Mis primeros kilómetros y mis primeros sustos los experimenté a bordo de un viejo Citroën convertido en camioneta y conducido por mi madre. Eran los años de la Guerra Civil, en los que la subsistencia se convirtió en un problema dramático que, en el caso de mi madre, se vio agravado por su viudez y la carga de tres hijos que alimentar.
Afortunadamente, gracias a los años pasados en el taller con mi padre y a pesar de su casi nula formación escolar -hay que situarse en la Galicia de entonces, en donde la mujer hacía los trabajos más penosos y sustituía al hombre en una de las regiones con mayor número de emigrantes-, era, debía ser, una de las pocas mujeres de condición humilde capaces de conducir un automóvil, lo que le sirvió para que, a los pocos meses de iniciada la contienda y previa filiación al Partido Comunista, pudiese encontrar trabajo conduciendo para el Socorro Rojo, que era, por lo que supe después, la Cruz Roja en versión republicana.
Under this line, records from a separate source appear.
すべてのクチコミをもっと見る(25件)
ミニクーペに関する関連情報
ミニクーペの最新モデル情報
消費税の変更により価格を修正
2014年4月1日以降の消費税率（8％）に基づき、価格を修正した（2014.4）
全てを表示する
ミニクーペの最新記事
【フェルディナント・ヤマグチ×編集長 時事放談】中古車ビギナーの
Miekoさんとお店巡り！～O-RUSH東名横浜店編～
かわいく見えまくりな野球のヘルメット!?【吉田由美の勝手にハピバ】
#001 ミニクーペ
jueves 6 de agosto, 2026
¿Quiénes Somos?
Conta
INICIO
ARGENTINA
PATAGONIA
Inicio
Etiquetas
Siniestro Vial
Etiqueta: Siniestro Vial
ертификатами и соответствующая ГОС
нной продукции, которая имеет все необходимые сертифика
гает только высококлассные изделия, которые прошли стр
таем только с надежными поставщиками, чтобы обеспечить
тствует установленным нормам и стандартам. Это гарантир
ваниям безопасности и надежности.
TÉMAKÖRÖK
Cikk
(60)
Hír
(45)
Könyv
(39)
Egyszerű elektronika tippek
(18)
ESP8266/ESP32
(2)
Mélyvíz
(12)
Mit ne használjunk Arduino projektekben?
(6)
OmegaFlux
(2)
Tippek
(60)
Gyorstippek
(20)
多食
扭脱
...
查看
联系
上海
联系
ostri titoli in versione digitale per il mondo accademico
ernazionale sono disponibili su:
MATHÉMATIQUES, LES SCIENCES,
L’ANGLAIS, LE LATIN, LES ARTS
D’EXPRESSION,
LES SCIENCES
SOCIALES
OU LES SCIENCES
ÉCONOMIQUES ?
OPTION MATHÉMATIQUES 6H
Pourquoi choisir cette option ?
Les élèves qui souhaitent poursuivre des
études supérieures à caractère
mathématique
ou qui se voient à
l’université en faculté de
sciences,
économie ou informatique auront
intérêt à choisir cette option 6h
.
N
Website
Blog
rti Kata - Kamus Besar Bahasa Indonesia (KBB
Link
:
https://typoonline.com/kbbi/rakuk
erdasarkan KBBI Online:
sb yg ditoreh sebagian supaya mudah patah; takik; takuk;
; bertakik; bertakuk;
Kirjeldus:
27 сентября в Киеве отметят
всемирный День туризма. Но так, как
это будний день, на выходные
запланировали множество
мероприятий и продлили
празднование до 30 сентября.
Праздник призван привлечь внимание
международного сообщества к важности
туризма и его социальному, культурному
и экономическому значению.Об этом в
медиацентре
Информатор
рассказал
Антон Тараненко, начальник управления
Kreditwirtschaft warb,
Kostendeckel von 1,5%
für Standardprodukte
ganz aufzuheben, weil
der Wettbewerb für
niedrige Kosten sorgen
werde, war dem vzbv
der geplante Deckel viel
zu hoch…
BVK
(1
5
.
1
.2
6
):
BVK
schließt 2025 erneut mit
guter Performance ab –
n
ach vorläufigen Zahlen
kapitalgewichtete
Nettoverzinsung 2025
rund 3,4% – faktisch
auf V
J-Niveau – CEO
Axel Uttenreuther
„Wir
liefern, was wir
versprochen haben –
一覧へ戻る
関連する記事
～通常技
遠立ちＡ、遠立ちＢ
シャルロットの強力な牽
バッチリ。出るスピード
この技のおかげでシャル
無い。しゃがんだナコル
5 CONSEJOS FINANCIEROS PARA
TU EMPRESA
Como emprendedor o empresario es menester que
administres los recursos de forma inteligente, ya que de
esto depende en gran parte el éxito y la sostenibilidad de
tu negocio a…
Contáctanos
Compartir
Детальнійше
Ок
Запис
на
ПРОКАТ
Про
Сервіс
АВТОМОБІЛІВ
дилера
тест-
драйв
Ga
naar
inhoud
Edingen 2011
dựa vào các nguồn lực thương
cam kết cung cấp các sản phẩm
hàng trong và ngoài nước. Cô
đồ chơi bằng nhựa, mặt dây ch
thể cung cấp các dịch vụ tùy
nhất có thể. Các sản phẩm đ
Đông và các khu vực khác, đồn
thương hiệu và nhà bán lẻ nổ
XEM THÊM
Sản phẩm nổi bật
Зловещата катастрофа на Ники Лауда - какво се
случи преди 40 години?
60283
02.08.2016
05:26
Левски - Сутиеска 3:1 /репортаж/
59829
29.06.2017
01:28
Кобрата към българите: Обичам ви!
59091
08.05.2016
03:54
Su trabajo, durante todo el tiempo que duró aquella guerra sin sentido, consistía en acudir a los frentes próximos a Madrid, llevando, en la mayoría de las ocasiones, alimentos y material sanitario. A veces, en alguno de aquellos viajes a Guadalajara y Alcalá de Henares, me llevaba con ella a pesar de que más de una vez tuvo que detener la camioneta y tirarse conmigo en la cuneta o debajo de algún puente huyendo de los obuses y de las bombas y cubriéndome con su propio cuerpo hasta que pasaba la tormenta.
Como puede comprobarse, mis primeros sustos, de los muchos que a lo largo de los años he sentido a bordo de los automóviles, los padecí de la forma más insospechada y cuando aún no sabía conducir y apenas había empezado a vivir.
De mi madre, de su valor y fortaleza de espíritu da muestra su propia muerte en un accidente de tráfico, en 1988, a los 84 años, cuando conducía su propio 600 por una carretera de los alrededores de Madrid. Descanse en paz la autora de mis días y mi iniciadora en el apasionante mundo del automóvil.